August, 2017 from Riverside Park (Image Credit: CFJC Today)
Wildfire Impacts

Wildfire smoke has been thicker, lingered longer over Kamloops this year than any in recent memory: province

Aug 20, 2021 | 11:36 AM

KAMLOOPS — There is debate around whether this has been the worst fire season in recent memory for the B.C. Interior, but when it comes to the smoke in the air, there is no debate.

Ben Weinstein is the senior air quality meteorologist with the province’s Ministry of Environment and Climate Change Strategy.

Weinstein says the province has an ‘air quality objective’ of 25 micrograms-per-cubic-metre of PM2.5. So far this year, there have been 33 full days — 24 consecutive hours each — when smoke levels in Kamloops have exceeded that objective.
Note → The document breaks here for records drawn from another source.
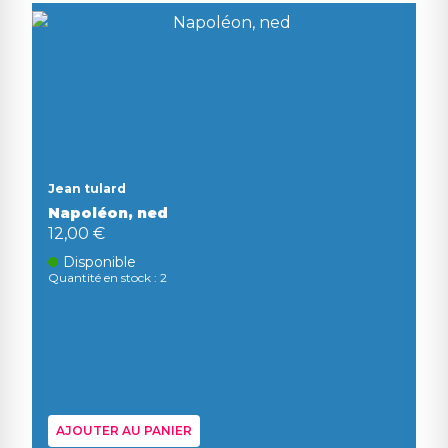
Jean tulard
Napoléon, ned
12,00 €
Disponible
Quantité en stock : 2
AJOUTER AU PANIER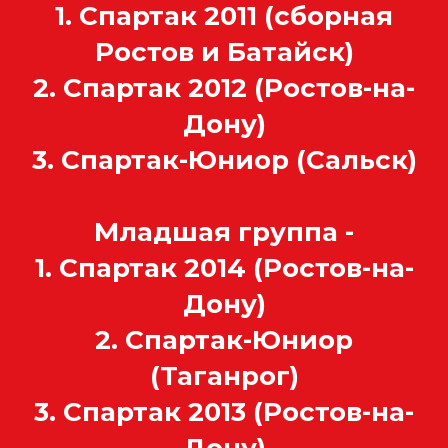
1. Спартак 2011 (сборная
Ростов и Батайск)
2. Спартак 2012 (Ростов-на-
Дону)
3. Спартак-Юниор (Сальск)
Младшая группа -
1. Спартак 2014 (Ростов-на-
Дону)
2. Спартак-Юниор
(Таганрог)
3. Спартак 2013 (Ростов-на-
Дону)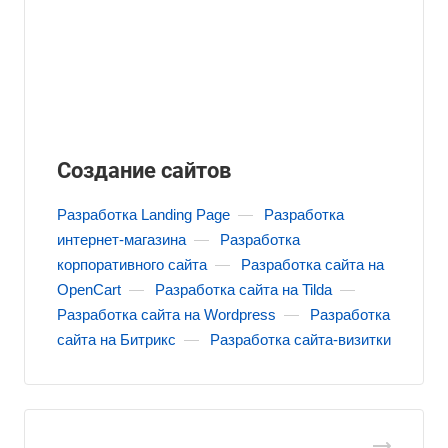
Создание сайтов
Разработка Landing Page
—
Разработка
интернет-магазина
—
Разработка
корпоративного сайта
—
Разработка сайта на
OpenCart
—
Разработка сайта на Tilda
—
Разработка сайта на Wordpress
—
Разработка
сайта на Битрикс
—
Разработка сайта-визитки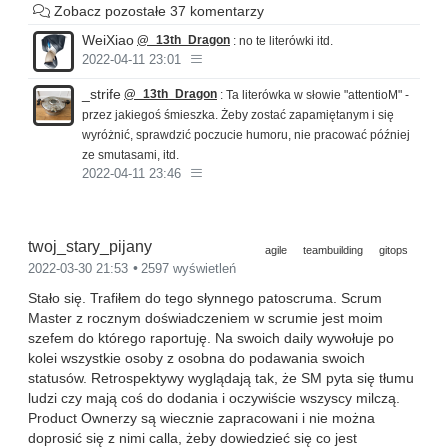
Zobacz pozostałe 37 komentarzy
WeiXiao
@_13th_Dragon
: no te literówki itd.
2022-04-11 23:01
_strife
@_13th_Dragon
: Ta literówka w słowie "attentioM" -
przez jakiegoś śmieszka. Żeby zostać zapamiętanym i się
wyróżnić, sprawdzić poczucie humoru, nie pracować później
ze smutasami, itd.
2022-04-11 23:46
twoj_stary_pijany
agile
teambuilding
gitops
2022-03-30 21:53
2597 wyświetleń
Stało się. Trafiłem do tego słynnego patoscruma. Scrum
Master z rocznym doświadczeniem w scrumie jest moim
szefem do którego raportuję. Na swoich daily wywołuje po
kolei wszystkie osoby z osobna do podawania swoich
statusów. Retrospektywy wyglądają tak, że SM pyta się tłumu
ludzi czy mają coś do dodania i oczywiście wszyscy milczą.
Product Ownerzy są wiecznie zapracowani i nie można
doprosić się z nimi calla, żeby dowiedzieć się co jest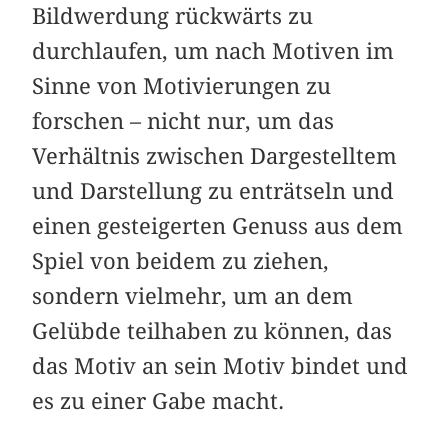
Bildwerdung rückwärts zu
durchlaufen, um nach Motiven im
Sinne von Motivierungen zu
forschen – nicht nur, um das
Verhältnis zwischen Dargestelltem
und Darstellung zu enträtseln und
einen gesteigerten Genuss aus dem
Spiel von beidem zu ziehen,
sondern vielmehr, um an dem
Gelübde teilhaben zu können, das
das Motiv an sein Motiv bindet und
es zu einer Gabe macht.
In comparison, by this time in 2017, there had been only 23 such days.

“To date, there are 29 days when the levels of smoke were double our air quality objective,” Weinstein noted to CFJC Today. “In previous years, as of August 19, there were 21 in 2017 and 10 in 2018.”
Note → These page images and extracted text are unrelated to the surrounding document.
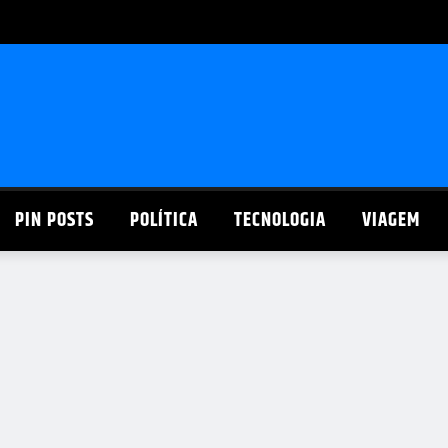
PIN POSTS
POLÍTICA
TECNOLOGIA
VIAGEM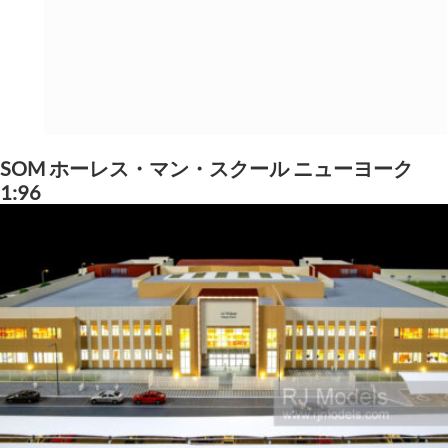
SOM ホーレス・マン・スクール ニューヨーク
1:96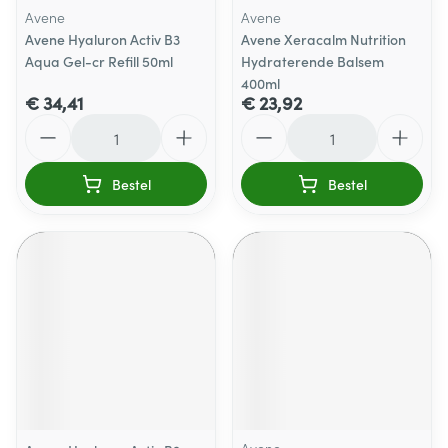
Avene
Avene
Avene Hyaluron Activ B3
Avene Xeracalm Nutrition
Aqua Gel-cr Refill 50ml
Hydraterende Balsem
400ml
€ 34,41
€ 23,92
Aantal
Aantal
Bestel
Bestel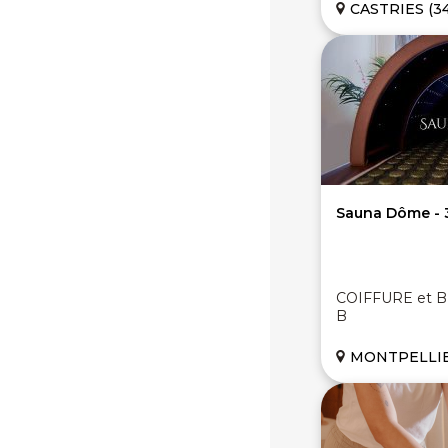
CASTRIES (34
Sauna Dôme
COIFFURE et BE
B
MONTPELLIE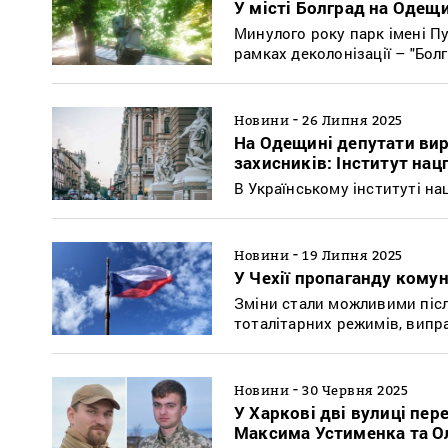
У місті Болград на Одещ
Минулого року парк імені П
рамках деколонізації – "Бол
-
Новини
26 Липня 2025
На Одещині депутати вир
захисників: Інститут нац
В Українському інституті н
-
Новини
19 Липня 2025
У Чехії пропаганду комун
Зміни стали можливими після
тоталітарних режимів, випр
-
Новини
30 Червня 2025
У Харкові дві вулиці пер
Максима Устименка та О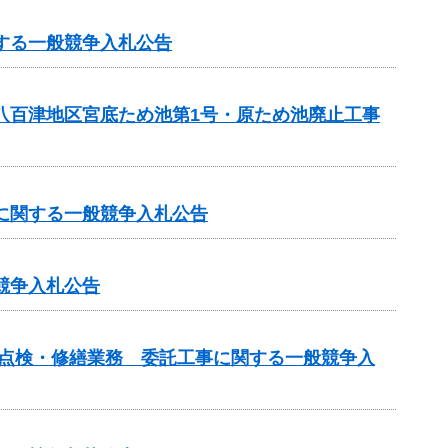
する一般競争入札公告
・八百津地区宮底ため池第1号・原ため池廃止工事
事に関する一般競争入札公告
競争入札公告
の点検・修繕業務 委託工事に関する一般競争入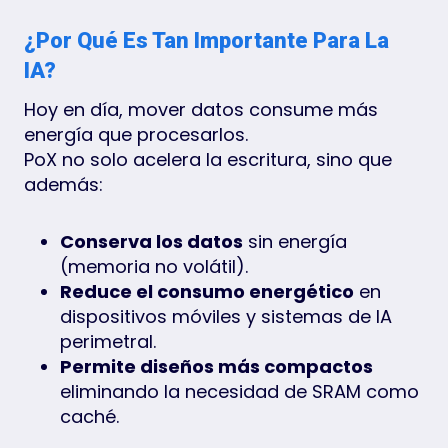
¿Por Qué Es Tan Importante Para La
IA?
Hoy en día, mover datos consume más
energía que procesarlos.
PoX no solo acelera la escritura, sino que
además:
Conserva los datos
sin energía
(memoria no volátil).
Reduce el consumo energético
en
dispositivos móviles y sistemas de IA
perimetral.
Permite diseños más compactos
eliminando la necesidad de SRAM como
caché.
“We have had a smoky fire season in Kamloops. It started a little bit earlier than the 2017 fire season and it seems to be going on.”

Weinstein says 2017 and 2018, because of their extreme fire seasons, are the best years for comparison. He says 2019 and 2020 saw very low smoke concentrations.
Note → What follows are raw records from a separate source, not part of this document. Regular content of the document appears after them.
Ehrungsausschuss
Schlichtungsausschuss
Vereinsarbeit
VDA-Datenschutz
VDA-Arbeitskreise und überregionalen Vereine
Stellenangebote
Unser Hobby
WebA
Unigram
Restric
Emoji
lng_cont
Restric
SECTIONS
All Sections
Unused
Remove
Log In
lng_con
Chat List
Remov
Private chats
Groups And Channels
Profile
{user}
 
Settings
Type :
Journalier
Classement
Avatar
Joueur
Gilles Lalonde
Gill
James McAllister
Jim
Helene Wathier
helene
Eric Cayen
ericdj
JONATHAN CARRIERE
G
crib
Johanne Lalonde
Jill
“Other fire seasons have been pretty pronounced; we have had very high levels of smoke in other fire seasons,” Weinstein said. “This one seems to have a combination of high levels of smoke persisting over a long period of time.”

An additional consideration is the early start for this fire season, which ramped up during the extreme heat dome that formed over B.C. in late June.

“The 2018 fire season was kind of just getting started right about now (in mid-August), so the way things play out to the end of the summer is yet to be seen.”

Though Weinstein’s field of expertise is air quality, not health impacts, he advises people to take as many precautions as they can to avoid inhaling thick wildfire smoke.

“When the air quality is poor, take measures as you can to protect yourself,” he said. “Use a HEPA filter in your house, find areas that are air-conditioned and cooled — those are the things that, I think, are the most important during the wildfire season.”